In this case, a material that may provide a high magnetoresistance (MR) ratio may be selected as a tunneling insulating layer, in which MgO has received attention as a new insulating layer.
Also, the uniformity of magnetoresistance as well as the high MR ratio is an important factor in determining the characteristics of a magnetic tunnel junction device. For this purpose, it is important to form a thickness of each layer uniformly, and particularly, it is important to form the thickness of the tunnel insulating layer evenly during a heat treatment process.
However, with respect to a typical magnetic tunnel junction device, many limitations in the uniformity of magnetoresistance have been reported. That is, the flatness of the tunnel insulating layer may be deteriorated due to a lower structure of the tunnel insulating layer during the heat treatment process.

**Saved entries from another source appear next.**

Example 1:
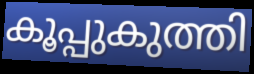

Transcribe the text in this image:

കൂപ്പുകുത്തി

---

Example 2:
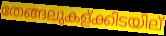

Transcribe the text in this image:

തേങ്ങലുകള്ക്കിടയില്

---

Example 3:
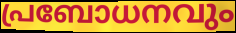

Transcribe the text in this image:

പ്രബോധനവും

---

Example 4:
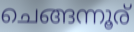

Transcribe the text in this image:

ചെങ്ങന്നൂര്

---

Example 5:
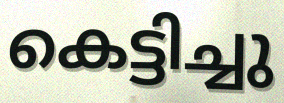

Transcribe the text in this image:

കെട്ടിച്ചു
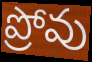
ప్రోవు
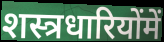
शस्त्रधारियोंमें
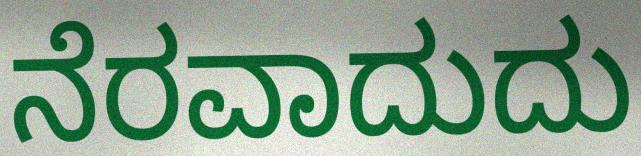
ನೆರವಾದುದು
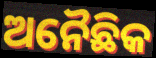
ଅନୈଛିକ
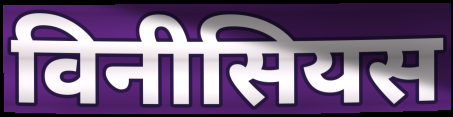
विनीसियस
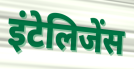
इंटेलिजेंस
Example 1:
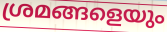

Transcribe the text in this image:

ശ്രമങ്ങളെയും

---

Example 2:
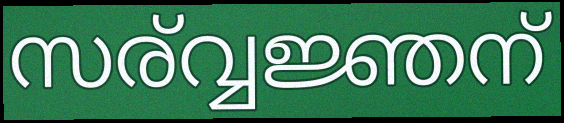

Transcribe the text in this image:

The heat treatment process is an essential process for improving the characteristics of magnetic materials by crystallization of the tunnel insulating layer and the ferromagnetic materials. However, since the lower structure may become rough as the lower structure of the tunnel insulating layer is crystallized, the tunnel insulating layer formed on the lower structure is affected thereby, and thus, the flatness of the tunnel insulating layer deteriorates. As a result, according to a typical structure, since the characteristics of each magnetic tunnel junction device may be different even in the case in which each magnetic tunnel junction device is formed on the same wafer, the uniformity of magnetoresistance may not be secured.

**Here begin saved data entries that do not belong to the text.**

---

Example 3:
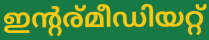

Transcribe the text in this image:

ഇന്റര്മീഡിയറ്റ്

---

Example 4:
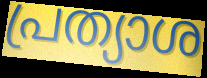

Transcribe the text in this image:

പ്രത്യാശ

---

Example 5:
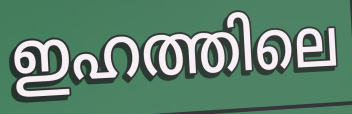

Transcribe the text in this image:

ഇഹത്തിലെ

Also, in a typical magnetic tunnel junction device, the tunnel insulating layer may be contaminated by the lower structure during the heat treatment process. In particular, for example, with respect to PtMn or IrMn which is used as a material of an antiferromagnetic (AFM) layer, manganese (Mn) particles may be disposed at an interface of the tunnel insulating layer while the Mn particles diffuse toward the tunnel insulating layer during the heat treatment process, and thus, the Mn particles may contaminate the tunnel insulating layer. In this case, the flatness of the tunnel insulating layer may deteriorate and as a result, it may adversely affect the uniformity of magnetoresistance.
Therefore, a magnetic tunnel junction device having a new structure, which may improve uniformity during the formation of the lower structure of the tunnel insulating layer, is required.
Typically, a single atomic material structure is used as a buffer or a crystalline material is used as a buffer, in order to realize perpendicular anisotropy in a magnetic material. As a result, grains having perpendicular anisotropy are formed to have a diameter of a few micrometers, and thus, in the case that a few tenths of nanometer-sized memory cells are formed in a spin transfer torque (STT)-magnetoresistive random access memory (MRAM) using perpendicular magnetic anisotropy, the possibility of obtaining defective cells may be increased when the cells are formed at grain boundaries.
Also, in a typical technique of controlling perpendicular magnetic anisotropy, the combination of a buffer layer matched with a lattice parameter and a crystal orientation of a material having perpendicular anisotropy is essential in order to control the perpendicular magnetic anisotropy.
However, in this case, a total thickness of the buffer layer increases due to the use of many buffer layers, a specific material having a matched crystal size may only be used, and limitations in processes may occur due to the use of many buffer layers.
Furthermore, deposition of the layer may be impossible on a material ordered in a L10 structure, such as FePt or FePd, which may be used as a pinned layer.